# Buying a new Vacuum system.



## jimmyjames23 (Mar 10, 2013)

I need recommendations on purchasing a new vacuum system. 
I need around 20" Hg or more my Orion's are a Gast rotary vane medical pump
Buhler Motor with Rietschle Thomas Pump

Must ship to Canada. Any ideas welcome. 
I will have to rig a one way valve air ball valve to keep the pressure where I want it and in some cases...a power supply.


----------



## jimmyjames23 (Mar 10, 2013)

Options&bull; not Orion's.


----------



## Wade E (Mar 10, 2013)

I have never heard of any of that. Ever thought of a medical aspirator vacuum pump. Its what most of us use and they typically get up to 22" of vac and can be easily turned into a filter and bottling unit along with degassing and racking. You do not want to have contact with the wine with air or propeller blades as it beats up the wine and can oxidize it easily!


----------



## jimmyjames23 (Mar 10, 2013)

That's why I want a non liquid transfer pump. The oxidization won't be an issue. My current vacuum has had it. One of the vanes is broken and it won't retain vacuum. I currently had a medical vacuum but was considering something a little cheaper. Plus, I don't think I need a 4+ hp motor to create such a small vacuum. Which is what I currently have. 
My current vac can pull 1 full bar. Which is more than enough to implode a glass carboy. 
I'm looking for something with a little ( by which I mean a lot) less power.


----------



## Chiumanfu (Mar 11, 2013)

Why not DIY. Follow the link in my sig. Same result and much less costly than a medical aspirator.


----------



## jimmyjames23 (Mar 11, 2013)

Chiumanfu said:


> Why not DIY. Follow the link in my sig. Same result and much less costly than a medical aspirator.



I was going to DIY it... But I didn't have a good lead on a cheap low voltage motor. 
Looks like I can get one from eBay for $8.00. 
Which beats the $300 I originally spent on my Gast years ago. Plus I can keep my regulators and pressure sensor and (hopefully) rig it to the new pump. 
If it doesn't draw the Hg I need then I'll just go on the hunt for a vane replacement and gasket and repair the old one.


----------



## Wade E (Mar 11, 2013)

$300! You can get brand new medical pumps for about $125 and Ive had mine for like 7 years now.


----------



## vacuumpumpman (Mar 11, 2013)

Have you ever considered the Allinone ?
I do deliver to Canada 
It comes with everything you need - you only need to supply 2 racking canes and 1 empty wine bottle


----------



## jimmyjames23 (Mar 11, 2013)

vacuumpumpman said:


> Have you ever considered the Allinone ?
> I do deliver to Canada
> It comes with everything you need - you only need to supply 2 racking canes and 1 empty wine bottle



I have but it's out of my price rang. Had you hit me up before I bought my mini jet I would have.


----------



## jimmyjames23 (Mar 11, 2013)

Wade E said:


> $300! You can get brand new medical pumps for about $125 and Ive had mine for like 7 years now.

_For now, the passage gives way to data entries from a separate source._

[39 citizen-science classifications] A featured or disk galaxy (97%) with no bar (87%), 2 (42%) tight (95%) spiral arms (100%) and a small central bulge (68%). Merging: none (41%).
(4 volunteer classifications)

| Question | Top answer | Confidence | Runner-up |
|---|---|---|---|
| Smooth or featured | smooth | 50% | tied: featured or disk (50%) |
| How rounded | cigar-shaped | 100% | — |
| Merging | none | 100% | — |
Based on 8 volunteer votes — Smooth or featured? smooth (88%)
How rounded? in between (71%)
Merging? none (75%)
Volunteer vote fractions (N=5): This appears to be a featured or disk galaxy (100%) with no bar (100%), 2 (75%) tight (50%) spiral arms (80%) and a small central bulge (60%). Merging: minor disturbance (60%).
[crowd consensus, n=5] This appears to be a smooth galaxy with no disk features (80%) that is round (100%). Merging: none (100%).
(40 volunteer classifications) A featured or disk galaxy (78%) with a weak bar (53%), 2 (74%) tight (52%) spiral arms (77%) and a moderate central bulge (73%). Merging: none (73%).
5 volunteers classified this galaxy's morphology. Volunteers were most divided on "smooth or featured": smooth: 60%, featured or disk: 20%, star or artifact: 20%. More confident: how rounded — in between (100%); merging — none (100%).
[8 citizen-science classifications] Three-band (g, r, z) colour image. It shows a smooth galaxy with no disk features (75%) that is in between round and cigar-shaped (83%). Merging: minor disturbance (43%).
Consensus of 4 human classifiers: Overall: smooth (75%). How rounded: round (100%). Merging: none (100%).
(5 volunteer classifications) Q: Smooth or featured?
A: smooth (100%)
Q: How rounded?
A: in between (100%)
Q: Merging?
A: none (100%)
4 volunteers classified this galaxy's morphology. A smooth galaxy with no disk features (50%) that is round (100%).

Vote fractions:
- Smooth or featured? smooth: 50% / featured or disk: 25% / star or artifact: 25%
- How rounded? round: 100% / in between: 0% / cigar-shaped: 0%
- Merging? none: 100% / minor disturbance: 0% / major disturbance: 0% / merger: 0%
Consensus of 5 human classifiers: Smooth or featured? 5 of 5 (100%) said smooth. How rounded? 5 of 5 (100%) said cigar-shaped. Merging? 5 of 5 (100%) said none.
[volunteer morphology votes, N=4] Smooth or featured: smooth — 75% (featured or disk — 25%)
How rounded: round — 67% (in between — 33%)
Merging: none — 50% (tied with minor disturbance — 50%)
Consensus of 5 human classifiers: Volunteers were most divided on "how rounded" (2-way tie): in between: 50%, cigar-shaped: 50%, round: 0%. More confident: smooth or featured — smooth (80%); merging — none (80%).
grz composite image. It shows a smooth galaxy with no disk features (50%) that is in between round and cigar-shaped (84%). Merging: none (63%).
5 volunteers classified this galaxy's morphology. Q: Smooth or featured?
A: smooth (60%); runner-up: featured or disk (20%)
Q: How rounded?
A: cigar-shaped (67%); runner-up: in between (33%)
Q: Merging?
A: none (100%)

It was $300 and included the regulator and gauges. I needed enough pull for 2 part solution degassing. Epoxy, carbon fiber, stuff like that. 

I only need the pump now. Though I will have to replace the vane at some point in the future. I don't think anything smaller could be used for small part reproduction.


----------



## winemaker_3352 (Mar 11, 2013)

If you are going to spend $300 for a pump - i would recommend spending the same amount of money on the allinone....


----------



## jimmyjames23 (Mar 11, 2013)

I'm going to spend $8 for a pump. Plus shipping. 

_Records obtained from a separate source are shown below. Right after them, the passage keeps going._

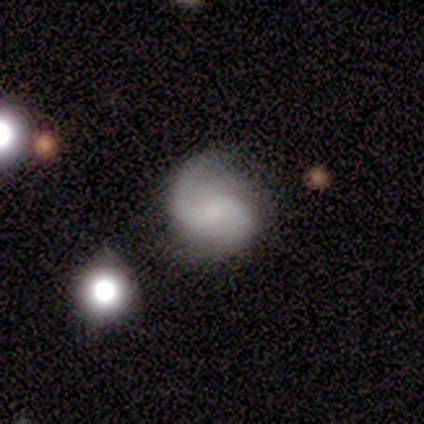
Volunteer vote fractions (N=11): Volunteers were most divided on "bulge size" (2-way tie): small: 38%, none: 38%, moderate: 25%, dominant: 0%, large: 0%; "merging" (2-way tie): none: 45%, minor disturbance: 45%, major disturbance: 9%, merger: 0%. More confident: edge-on disk — no (100%); spiral arms — yes (100%); spiral arm count — 2 (88%); smooth or featured — featured or disk (73%); spiral winding — loose (62%); bar — weak (50%).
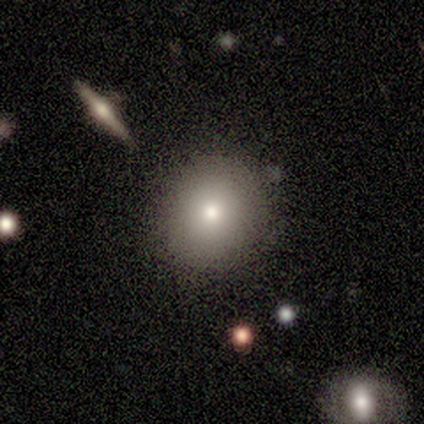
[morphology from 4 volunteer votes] Volunteers were most divided on "smooth or featured": smooth: 75%, featured or disk: 25%, star or artifact: 0%. More confident: how rounded — round (100%); merging — none (100%).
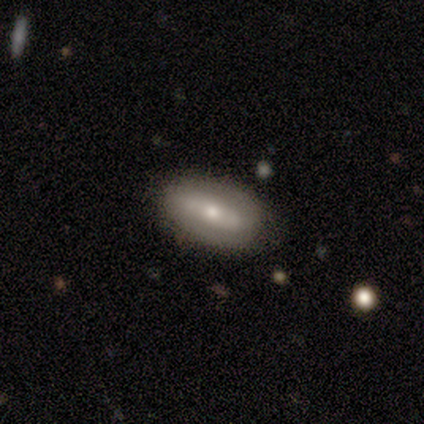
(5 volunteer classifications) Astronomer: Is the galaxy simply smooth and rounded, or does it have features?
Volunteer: smooth — 60% (runner-up: featured or disk, 40%).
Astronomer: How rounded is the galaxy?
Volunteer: in between — 100%.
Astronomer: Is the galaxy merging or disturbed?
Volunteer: none — 80%.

I already spent $300 10 years ago. But it was for a commercial grade vacuum.


----------



## GreginND (Mar 11, 2013)

What kind of pump are you buying for $8?


----------



## jimmyjames23 (Mar 11, 2013)

GreginND said:


> What kind of pump are you buying for $8?



http://item.mobileweb.ebay.com/viewitem?itemId=111027900217


----------



## rst (Mar 11, 2013)

I think I have posted this before, but I purchased from the same seller on ebay. It will absolutely pull enough vacuum to transfer and degas. The only downside is the flow-rate is slow (a few liters per minute). Thus you need a valve to prevent the liquid from flowing into the receiving valve if you want any sort of vacuum during transfer. Otherwise you are transferring at ~4-8 inHg. It takes a couple of minutes to evacuate the receiving carboy too. 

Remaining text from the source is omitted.